Why an innovation strategy is relevant
Failure for an organization to innovate goes deeper than an inability to implement or follow through. Very often, a failure to innovate is the result of not having developed an innovation strategy, which guides implementation. Innovation strategies are valuable to an organization because they establish a focus and unified understanding among the varying departments. With innovation strategies comes clear objectives and priorities based on market and competitor analyses, so that a competitive advantage is leveraged. Innovation strategies govern how an organization should work to solve a problem for the consumer in order to create value. Said structure encourages cohesion as an innovation strategy unfolds.
Elements of an innovation strategy
Generating a Game Plan
Developing concrete objectives, rather than overarching goals establishes clarity and creates perspective. That being said, claiming “we would like to innovate in tech” does not suffice. All objectives should coordinate innovation endeavors with an organization’s business model, so that an organization’s competitive advantage remains at the forefront.
In order to create a customized innovation strategy, opportunity identification is key. Opportunities are company specific, but there are universal methods that can be undertaken. Laying out historical innovations in your industry to pinpoint changes and disruptions is one of them. This process allows a company to note radical, disruptive, routine and architectural innovations that have been made in an aim to widen their perspective and to identify current gaps in the industry.
High quality products, services and experiences fill a gap by solving a problem you as a consumer were facing, thereby creating value. Innovation strategies seek to enhance, create or recreate a product, service or experience by delivering value to potential customers. Mentioned value can manifest in a plethora of ways. Value, for example, is created when a stressful purchasing experience is alleviated, when the price of a service is reduced, when the functionality of a product is improved, or when an online shopping experience is made more convenient. A customer analysis allows a business to understand what motivates customers to make a purchase and can therefore be beneficial in developing an innovation strategy. An organization can innovate by filling the hole where a job isn’t yet being done for the customer. Once this gap is identified, an opportunity can be seized.
Who will take your innovation strategy from the brainstorming phase to the execution phase to the adaptation phase is imperative to an organization’s success. According to a Harvard Business Review study on the significance of an innovation strategy, innovation strategies should be left in the hands of the most senior leaders of the organization. In the contrary, according to a Mckinsey study, a diverse leadership council should be appointed from varying backgrounds, rather than solely from the most senior leaders.
Despite who takes the lead, it is crucial that these leaders can effectively articulate an innovation strategy and can ease change management among the workforce. Pisano argues that leaders should first answer the question, “how are we expecting innovation to create value for customers and for our company” and should then focus on clearly communicating that to the company. As history has proven, a successful leader does not act as a dictator, but rather acts as a problem solver. Designated leaders will create a plan to allocate resources and will earnestly evaluate the innovation strategy prior to execution.

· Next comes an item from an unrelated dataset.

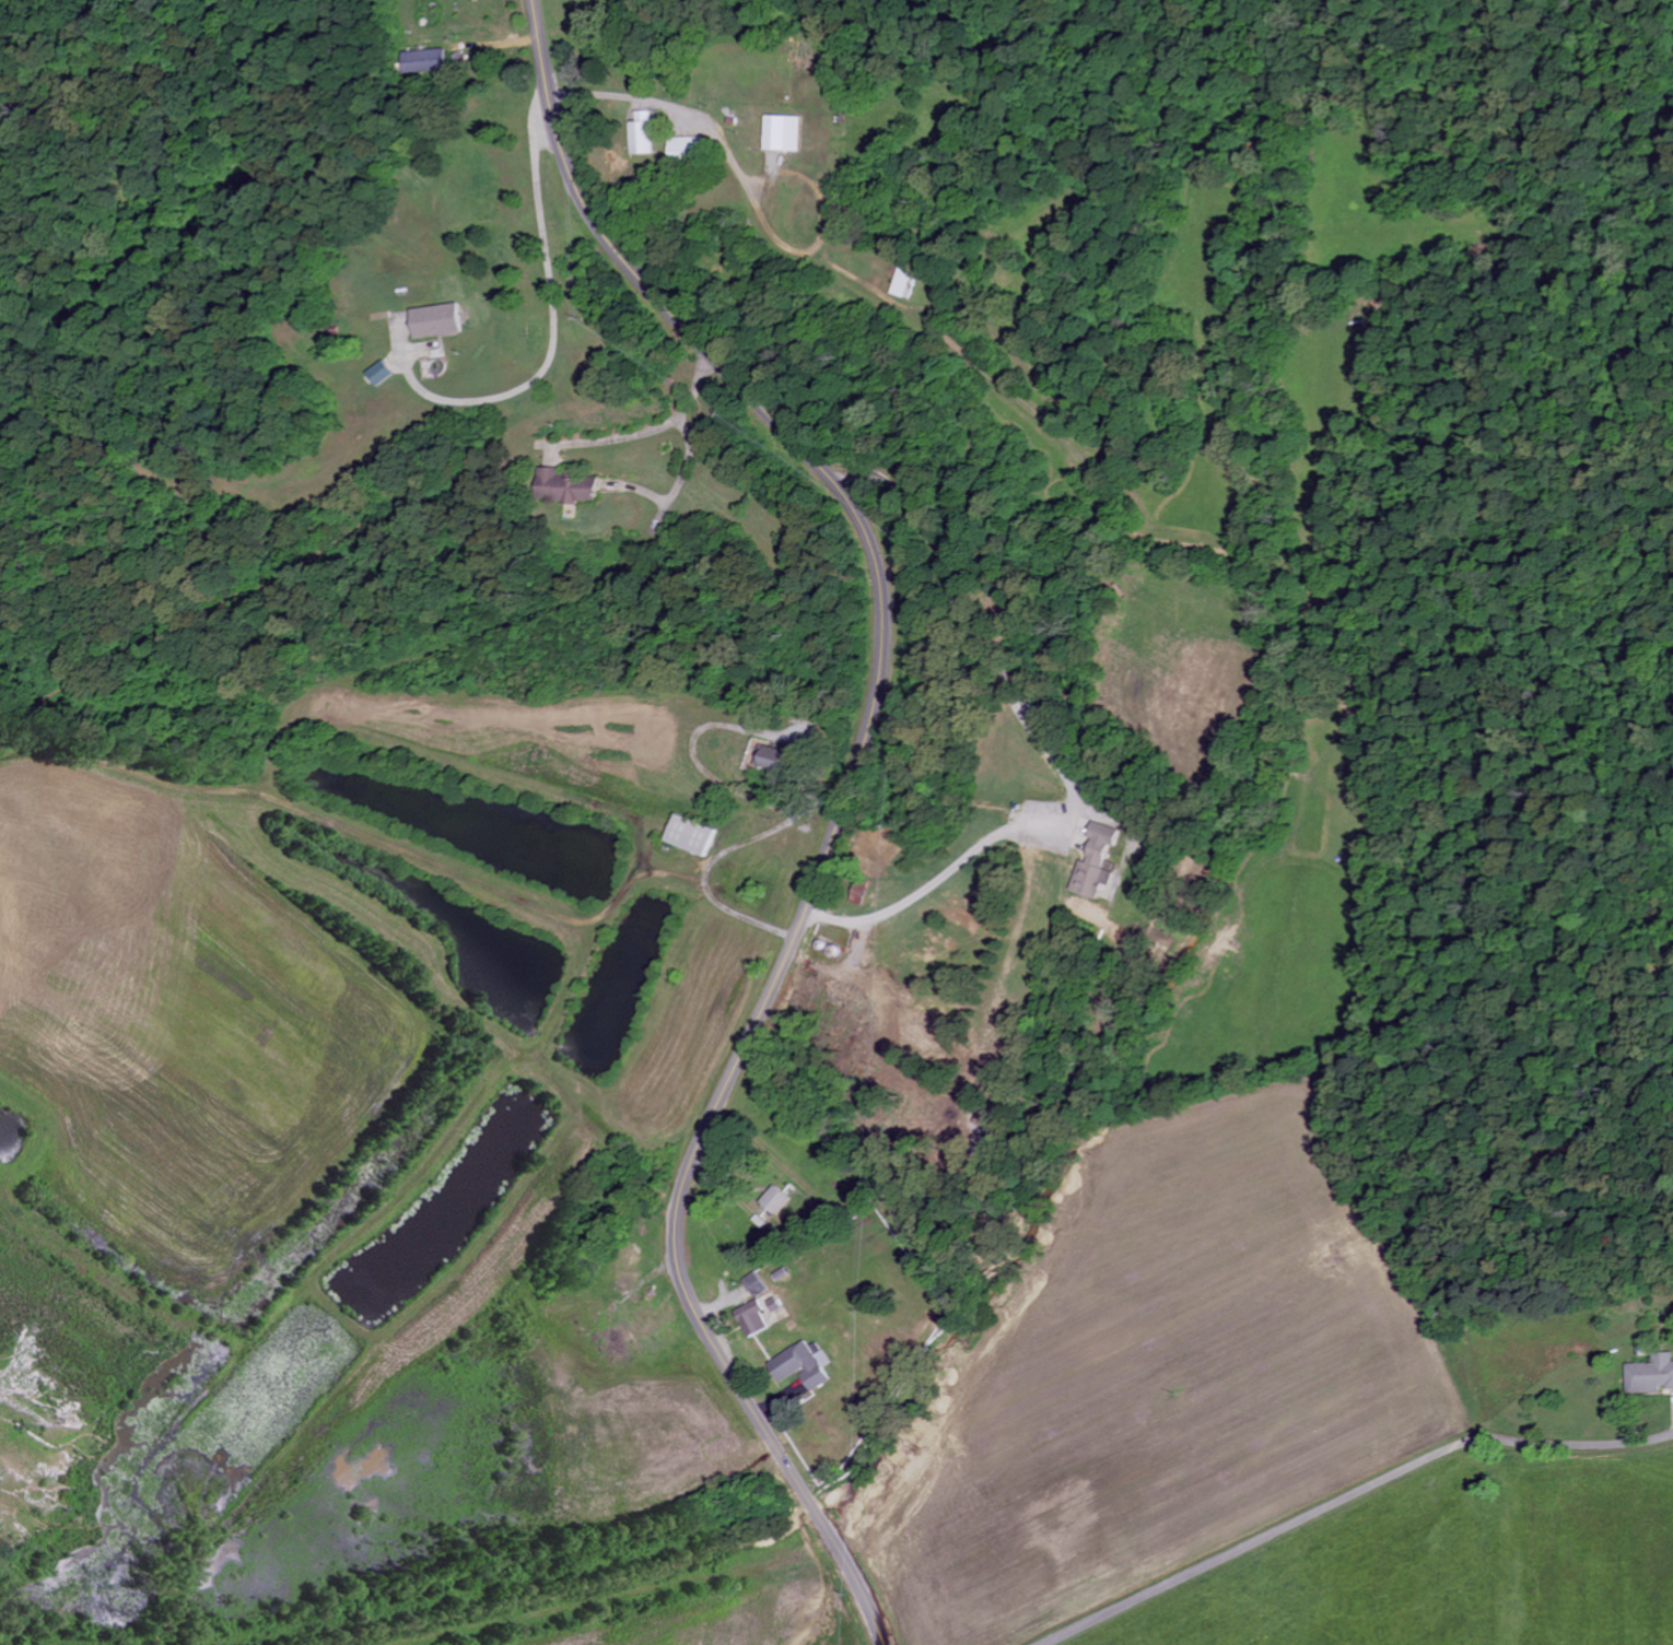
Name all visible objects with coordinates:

Evaluating, executing and adapting
Often times, companies demand numbers too soon, which sets a strategy up for failure. According to a financial management study in the Harvard Business Review, experience suggests that many companies expect meticulous financial estimates much too early, when accuracy will be low. Accordingly, using metrics like return on investment are fine for ballpark estimates, but it is counterproductive to order tasks based on these predicted metrics. It is therefore crucial that once objectives have been laid out, leaders have been appointed and opportunities have been identified, an innovation strategy is carefully evaluated and resources are allocated.
In the execution and adaptation phase, a set of guiding questions will aid in risk management, so that the innovation strategy poses little threat to the company.
· What is the predicted result if a false prediction is made?
· To what degree do we predict our assumptions are correct?
· Is it worth it to put more time into research on a topic or potential innovation?
Seeing as no prediction can be completely predetermined, adaption is a part of the process. As times change, industries evolve and information comes to the forefront, successful execution will be dependent on constant adaptation. This is why an experienced leadership team to move a strategy forward is imperative.